Bad choices, all. But the nature of an existential threat is that everything else — feelings, ambition, everything — is put aside. Yet even as the chance of a second Trump presidency rises by the day, the Democratic political establishment does nothing. That’s not how you act in the face of an existential threat.
Existential until it isn’t
It’s not just politicians, though. The winners of presidential elections pick Supreme Court justices, and it was obvious that a then-83-year-old Ruth Bader Ginsburg might not make it through the next presidential term after the 2016 election, potentially imperiling abortion rights, among other Democratic priorities. Yet Ginsburg — buoyed by a number of Democratic supporters who viewed calls for her retirement as sexist — refused to step down. We all know what happened later.
One would think that sitting Democratic justices would have learned from Ginsburg’s example and acted differently in the face of a new supposedly existential threat from Trump. Yet Justices Sonia Sotomayor and Elena Kagan — who are 70 and 64, respectively — have so far refused to heed increasingly desperate calls from writers like my colleague Ian Milhiser to step down and lock in their seats for decades. Each has perfectly good reasons to stay on, as did Ginsburg; none of those reasons make sense in the face of a true existential threat.
Nowhere is the gap between existential rhetoric and existential action greater than in climate change, which has emerged in recent years as one of the top priorities for Democrats.
You can’t find a climate activist — and, increasingly, a Democratic politician — who doesn’t frame climate change as an existential issue.

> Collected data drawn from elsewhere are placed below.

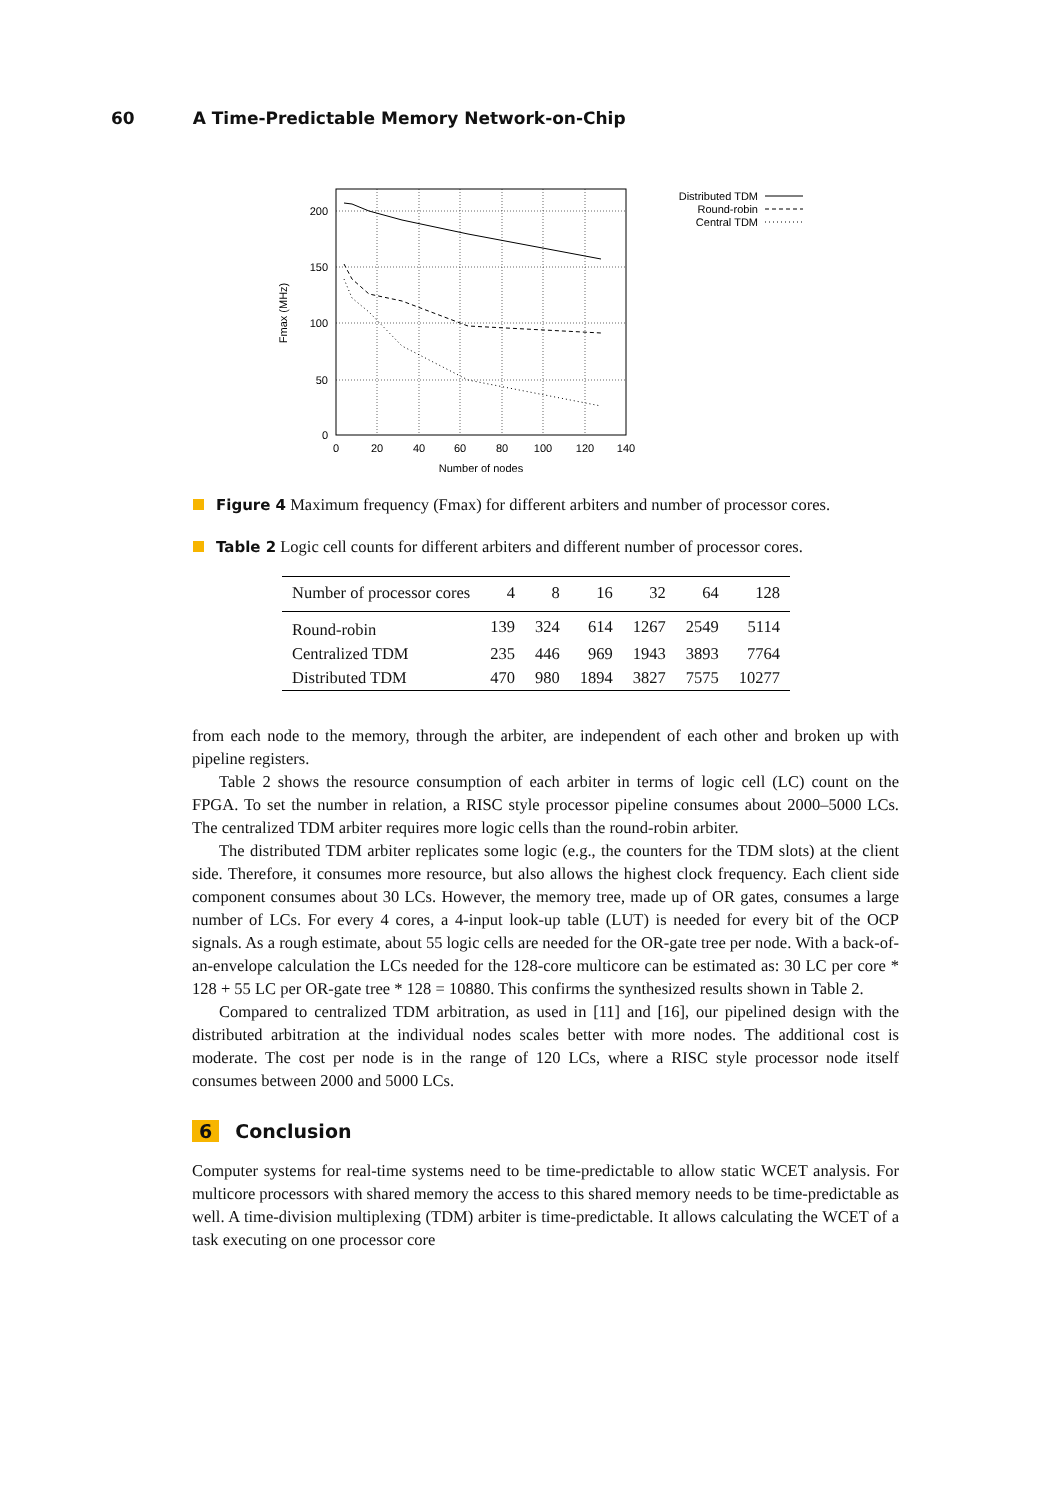60 A Time-Predictable Memory Network-on-Chip
200
150
100
50
0
0
20
40
60
80
100
120
140
Number of nodes
Fmax (MHz)
Distributed TDM
Round-robin
Central TDM
Figure 4 Maximum frequency (Fmax) for different arbiters and number of processor cores.
Table 2 Logic cell counts for different arbiters and different number of processor cores.
| Number of processor cores | 4 | 8 | 16 | 32 | 64 | 128 |
| --- | --- | --- | --- | --- | --- | --- |
| Round-robin | 139 | 324 | 614 | 1267 | 2549 | 5114 |
| Centralized TDM | 235 | 446 | 969 | 1943 | 3893 | 7764 |
| Distributed TDM | 470 | 980 | 1894 | 3827 | 7575 | 10277 |
from each node to the memory, through the arbiter, are independent of each other and broken up with pipeline registers.
Table 2 shows the resource consumption of each arbiter in terms of logic cell (LC) count on the FPGA. To set the number in relation, a RISC style processor pipeline consumes about 2000–5000 LCs. The centralized TDM arbiter requires more logic cells than the round-robin arbiter.
The distributed TDM arbiter replicates some logic (e.g., the counters for the TDM slots) at the client side. Therefore, it consumes more resource, but also allows the highest clock frequency. Each client side component consumes about 30 LCs. However, the memory tree, made up of OR gates, consumes a large number of LCs. For every 4 cores, a 4-input look-up table (LUT) is needed for every bit of the OCP signals. As a rough estimate, about 55 logic cells are needed for the OR-gate tree per node. With a back-of-an-envelope calculation the LCs needed for the 128-core multicore can be estimated as: 30 LC per core * 128 + 55 LC per OR-gate tree * 128 = 10880. This confirms the synthesized results shown in Table 2.
Compared to centralized TDM arbitration, as used in [11] and [16], our pipelined design with the distributed arbitration at the individual nodes scales better with more nodes. The additional cost is moderate. The cost per node is in the range of 120 LCs, where a RISC style processor node itself consumes between 2000 and 5000 LCs.
6 Conclusion
Computer systems for real-time systems need to be time-predictable to allow static WCET analysis. For multicore processors with shared memory the access to this shared memory needs to be time-predictable as well. A time-division multiplexing (TDM) arbiter is time-predictable. It allows calculating the WCET of a task executing on one processor core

With reason — the worst-case climate scenarios really do represent something like an existential threat to the future of not just the US, but the entire world. And given Trump’s determined opposition to actual climate policy, it’s fair to view his potential return to the White House as a part of that threat.
Yet there is a clear and yawning gap between climate rhetoric and climate action. On the Democratic political side, that’s perhaps understandable; climate change is not a top priority for most voters, and politicians have to grapple with that fact. (You can’t save the Earth if you don’t have the votes.)
Too often, though, climate activists and groups end up opposing many of the new energy projects that are needed to actually decarbonize energy, from transmission lines to solar projects to wind power, often tying them up in years of litigation. The Sunrise Movement, one of the most radical climate activist groups out there, has bafflingly withheld its endorsement from Biden so far, even though he prioritized passage of the most ambitious climate bill in US history.
The groups have reasons for what they’re doing — there are always reasons — but if climate change were treated as the existential threat the loudest activists say it is, those reasons wouldn’t matter.
Do you believe what you say?
Treating an existential threat as existential requires the one thing that the Democratic coalition has increasingly struggled to do: prioritization. It means putting aside personal feelings, individual ambition, and subjective preferences in favor of a single goal: success. Otherwise, it’s just empty rhetoric.
As New York Times columnist Ezra Klein, who has been pushing the possibility of an open convention to replace Biden, said on his podcast after Thursday’s debate: “If the fate of American democracy is hinging on this election — as Democrats are always telling me it is and as I think there is a chance that it is — then you should do everything you can to win it.” That a strategy, any strategy, might make people or groups uncomfortable cannot be a reason not to pursue it in the face of an existential threat. Not if you believe what you’re saying.